Okumaya düşkün insanlar, başkalarının da okumasını ister.  Bunu sağlamanın yolları kitap alışverişi yapmak, sınıf, okul, köy kitaplıkları kurmaktır. Bir yol daha vardır: Yayınevlerinden topluca indirimli kitaplar getirterek satmak.

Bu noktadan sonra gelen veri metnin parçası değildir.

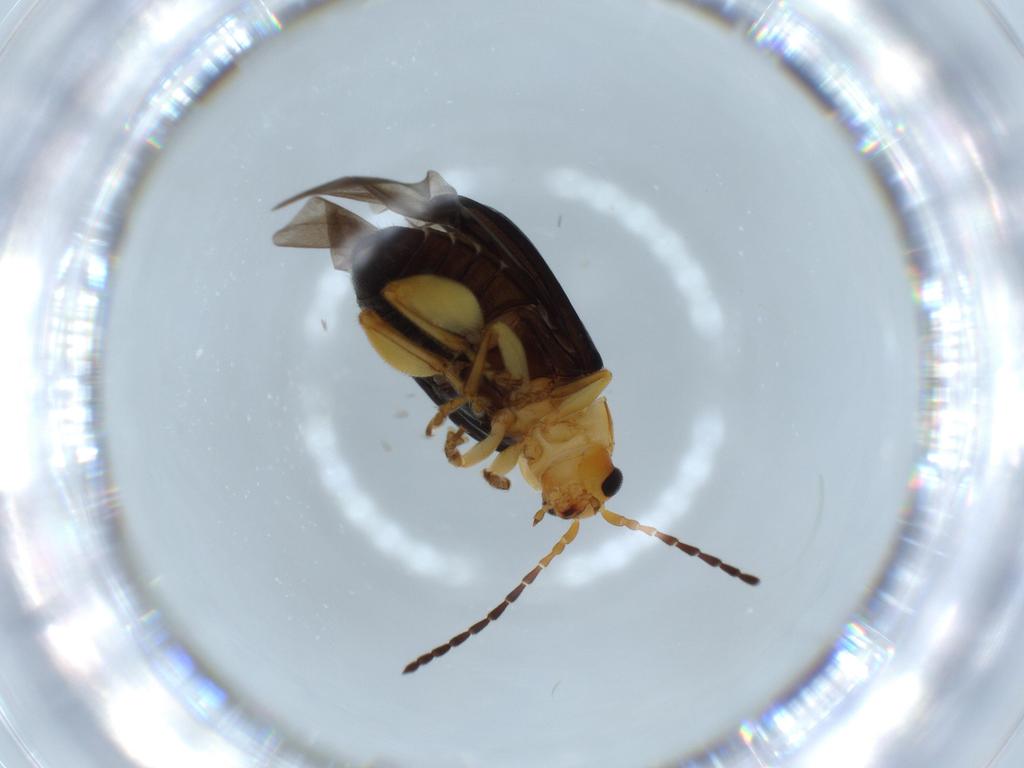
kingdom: Animalia
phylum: Arthropoda
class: Insecta
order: Coleoptera
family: Chrysomelidae
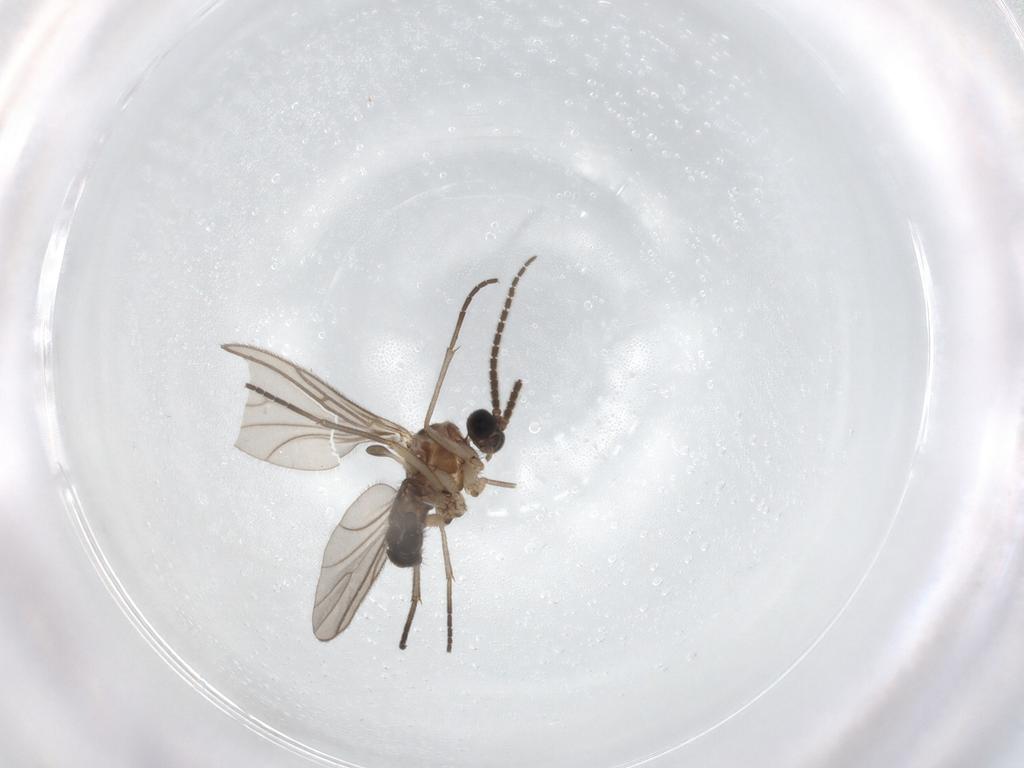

Ben bunların hepsini yaptım. 1960 yılında Öğretmen Okulu 2. Sınıf öğrencisiyken, öncelikle Varlık Yayınlarından kitaplar getirtip arkadaşlarıma satmaya başladım. Böylelikle o zamanlar pek kıt olan okul harçlığıma katkıda bulunuyordum, hem de satılmayan kitaplar bana kalıyordu. Yılsonunda köye bavul dolusu kitapla dönüyordum. Bu durum, mezun olduğum 1964 Haziranına kadar sürdü.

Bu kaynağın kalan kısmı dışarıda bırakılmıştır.